Since 2013, multiple attacks on schools and colleges in Yobe state in Nigeria's troubled north-east have
targeted schoolboys, students and teachers, often killing dozens at a time. The attacks are believed to be the work
of the extremist Islamist militia Boko Haram, which is bitterly opposed to Western-style secular education.
Boko Haram emerged about a decade ago, fighting for an Islamic state, but has stepped up attacks in recent
years, killing thousands of Nigerians in the north east. Nigeria's military, often accused of attacks or abandoning
its posts, has been criticized for failing to halt the insurgency.In north eastern Nigeria, extremists have also abducted hundreds of women and girls, including 279 abducted
from a school in Chibok town earlier this year.
Nigerian authorities have repeatedly claimed progress in the fight against insurgents in the northeast of the
country, only to be proven wrong.

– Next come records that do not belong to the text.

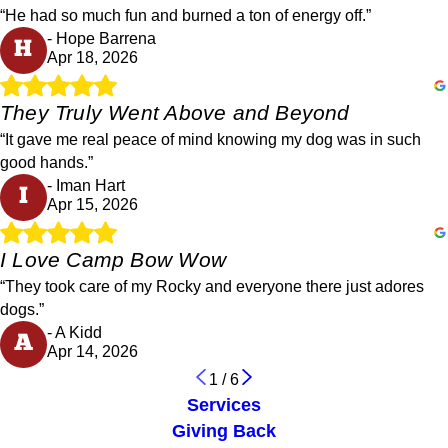
“He had so much fun and burned a ton of energy off.”
- Hope Barrena
H
Apr 18, 2026
They Truly Went Above and Beyond
“It gave me real peace of mind knowing my dog was in such
good hands.”
- Iman Hart
I
Apr 15, 2026
I Love Camp Bow Wow
“They took care of my Rocky and everyone there just adores
dogs.”
- A Kidd
A
Apr 14, 2026
1
/
6
Services
Giving Back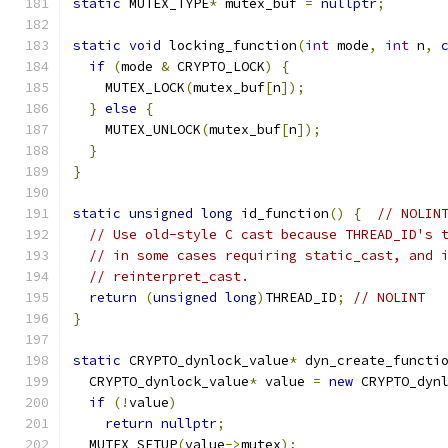
static
 MUTEX_TYPE
*
 mutex_buf 
=
nullptr
;
static
void
 locking_function
(
int
 mode
,
int
 n
,
if
(
mode 
&
 CRYPTO_LOCK
)
{
    MUTEX_LOCK
(
mutex_buf
[
n
]);
}
else
{
    MUTEX_UNLOCK
(
mutex_buf
[
n
]);
}
}
static
unsigned
long
 id_function
()
{
// NOLIN
// Use old-style C cast because THREAD_ID's 
// in some cases requiring static_cast, and 
// reinterpret_cast.
return
(
unsigned
long
)
THREAD_ID
;
// NOLINT
}
static
 CRYPTO_dynlock_value
*
 dyn_create_functi
  CRYPTO_dynlock_value
*
 value 
=
new
 CRYPTO_dyn
if
(!
value
)
return
nullptr
;
  MUTEX_SETUP
(
value
->
mutex
);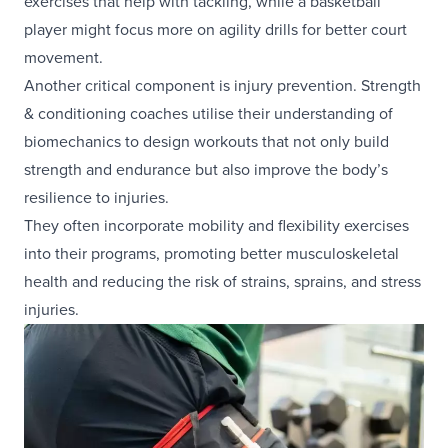
exercises that help with tackling, while a basketball
player might focus more on agility drills for better court
movement.
Another critical component is injury prevention. Strength
& conditioning coaches utilise their understanding of
biomechanics to design workouts that not only build
strength and endurance but also improve the body’s
resilience to injuries.
They often incorporate mobility and flexibility exercises
into their programs, promoting better musculoskeletal
health and reducing the risk of strains, sprains, and stress
injuries.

Boko Haram, or Islamist militia splinter groups have seized control of dozens
of towns and villages in neighboring Borno and Adamawa states in recent months.
Last month, Nigerian authorities claimed to have reached a ceasefire deal with Boko Haram, but attacks and
abductions have continued. A video purporting to be from the Boko Haram leader, Abubakar Shekau recently
repudiated any deal and said the Chibok girls had been married off to fighters. (The authenticity of the video hasn't
been established.)
In June last year, gunmen suspected to be from the extremist Islamist militia, Boko Haram, invaded a
government high school in Damaturu, the Yobe state capital, shooting down eight boys and a teacher in the dining
room. A month later, gunmen attacked a boys boarding school in Mamudo village, Yobe state, killing 42 people.

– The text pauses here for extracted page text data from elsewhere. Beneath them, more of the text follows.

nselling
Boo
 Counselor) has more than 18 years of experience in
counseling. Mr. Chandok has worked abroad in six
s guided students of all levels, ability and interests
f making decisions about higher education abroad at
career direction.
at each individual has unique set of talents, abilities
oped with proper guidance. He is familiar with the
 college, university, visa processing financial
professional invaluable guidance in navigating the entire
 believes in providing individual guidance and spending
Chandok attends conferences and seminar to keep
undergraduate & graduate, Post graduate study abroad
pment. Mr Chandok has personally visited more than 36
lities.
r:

The victims were shot to death or burned alive in their dormitories.
In September last year, gunmen invaded a dormitory at an agricultural college in the Gujba district of Yobe
state, in the early hours of the morning and shot dozens of students in their beds, killing at least 42 students.
In February this year, gunmen attacked a school in Buni Yadi, Yobe state. They sent female students away,
before killing 59 boys. The attackers threw petrol bombs into dormitories where students were sleeping, and
sprayed the rooms with gunfire. Some students had their throats cut as they tried to flee.